* **AUSGANGSTEXT**:

Sehr geehrte Frau Präsidentin! Werte Anwesende! Leiwe Mäkelborger un Vörpommern! Es ist nun auch für unser Bundesland an der Zeit, ein würdiges Denkmal für die friedliche Revolution vom Boden der DDR aus zu schaffen. Ein Gedächtnisort soll immer dazu mahnen, aus der Geschichte zu lernen. Mit Blick auf die vor fast nun 30 Jahren zu Ende gegangene DDR-Geschichte muss ich hier bekennen, dass ich mir große Sorgen mache – Sorgen um den Umgang mit der errungenen Demokratie. Es ist besorgniserregend zu beobachten, wie inflationär der Demokratiebegriff gebraucht wird. Er wird wie eine Monstranz für alles und jedes als Überschrift benutzt, insbesondere jedoch auch dazu, jede missliebige Meinung zu unterdrücken.
Die Demokratie ist zu wertvoll, um sie zum ideologisch besetzten Kampfbegriff herabzuwürdigen, mit dem die Spaltung der Gesellschaft vertieft wird.
Werte Damen und Herren, ein Gedächtnisort über das Ende der alternativlosen DDR vor 30 Jahren mahnt vor Zeiten einer sich als alternativlos gebärdenden Politik, wie wir sie gerade erleben, seien es die Energiewende, die Klimawende oder die Verkehrswende, um nur einige Beispiele zu nennen. Und, meine Damen und Herren, wir leben in Zeiten der Raute. Die Raute, auch Hashtag genannt, teilt unsere gesellschaftlichen Werte in Gut und Böse ein. Damit sich am Ende nur die guten Rauten im Netz durchsetzen, wurde hierfür extra ein Gesetz verabschiedet. Da das immer noch nicht reicht, um die Verbreitung böser Nachrichten zu verhindern, muss nun auch noch mittels eines vorgeschobenen Urheberrechtsschutzes nachgeholfen werden.

* **DATEN**:
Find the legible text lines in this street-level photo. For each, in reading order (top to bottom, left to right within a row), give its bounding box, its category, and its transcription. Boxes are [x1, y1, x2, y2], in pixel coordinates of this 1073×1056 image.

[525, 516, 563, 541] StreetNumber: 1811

* **AUFGABE**: Welche Wenden führt die Rede als Beispiele für eine Politik an, die sich als alternativlos gebärdet? Zähle alle auf. Die Auflistung ist eigenständiges Material, getrennt von der Rede.

* **ANTWORT**: Energiewende, Klimawende, Verkehrswende